* **Brief**
If a line in the records below contains the word "bacontime", copy it out.
»»
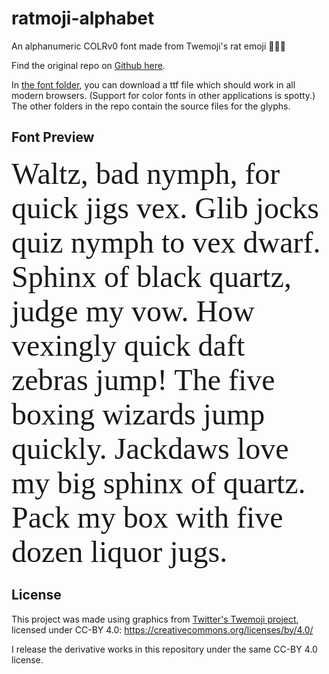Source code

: # ratmoji-alphabet
An alphanumeric COLRv0 font made from Twemoji's rat emoji 🐀🐀🐀

Find the original repo on [Github here](https://github.com/bacontime/ratmoji-alphabet).

In [the font folder](https://github.com/bacontime/ratmoji-alphabet/tree/main/font), you can download a ttf file which should work in all modern browsers. 
(Support for color fonts in other applications is spotty.)
The other folders in the repo contain the source files for the glyphs.


## Font Preview

<style>
    @font-face {
        font-family: 'rats';
        src: url('font/ALPHARAT.ttf');
      }
      .rattest {
        font-family: 'rats';
        font-size: 48px;
        padding: 0px;
      }
</style>

<div class="rattest">
Waltz, bad nymph, for quick jigs vex.
Glib jocks quiz nymph to vex dwarf.
Sphinx of black quartz, judge my vow.
How vexingly quick daft zebras jump!
The five boxing wizards jump quickly.
Jackdaws love my big sphinx of quartz.
Pack my box with five dozen liquor jugs.
</div>







## License
This project was made using graphics from [Twitter's Twemoji project](https://github.com/twitter/twemoji), licensed under CC-BY 4.0: https://creativecommons.org/licenses/by/4.0/

I release the derivative works in this repository under the same CC-BY 4.0 license.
««
* **Finished exercise**
Find the original repo on [Github here](https://github.com/bacontime/ratmoji-alphabet).
In [the font folder](https://github.com/bacontime/ratmoji-alphabet/tree/main/font), you can download a ttf file which should work in all modern browsers. 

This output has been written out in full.